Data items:
━━━━━━━━━━━━━━━━━━━━━━━━━━━━━━

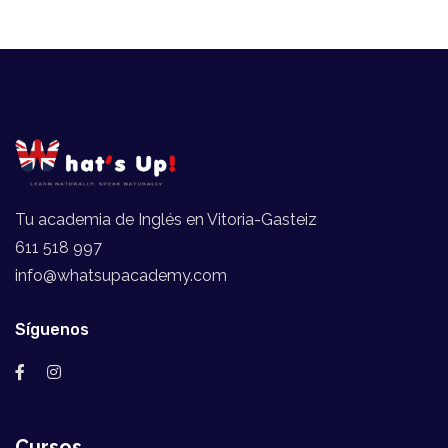
Tu academia de Inglés en Vitoria-Gasteiz
611 518 997
info@whatsupacademy.com
Síguenos
Cursos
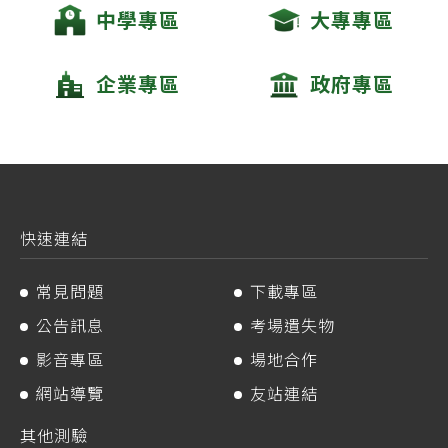
中學專區
大專專區
企業專區
政府專區
快速連結
常見問題
下載專區
公告訊息
考場遺失物
影音專區
場地合作
網站導覽
友站連結
其他測驗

━━━━━━━━━━━━━━━━━━━━━━━━━━━━━━

▸ What the task requires
Exactly as they appear above, give the records again, without their pictures.

▸ Answer box
Tu academia de Inglés en Vitoria-Gasteiz
611 518 997
info@whatsupacademy.com
Síguenos
Cursos
中學專區
大專專區
企業專區
政府專區
快速連結
常見問題
下載專區
公告訊息
考場遺失物
影音專區
場地合作
網站導覽
友站連結
其他測驗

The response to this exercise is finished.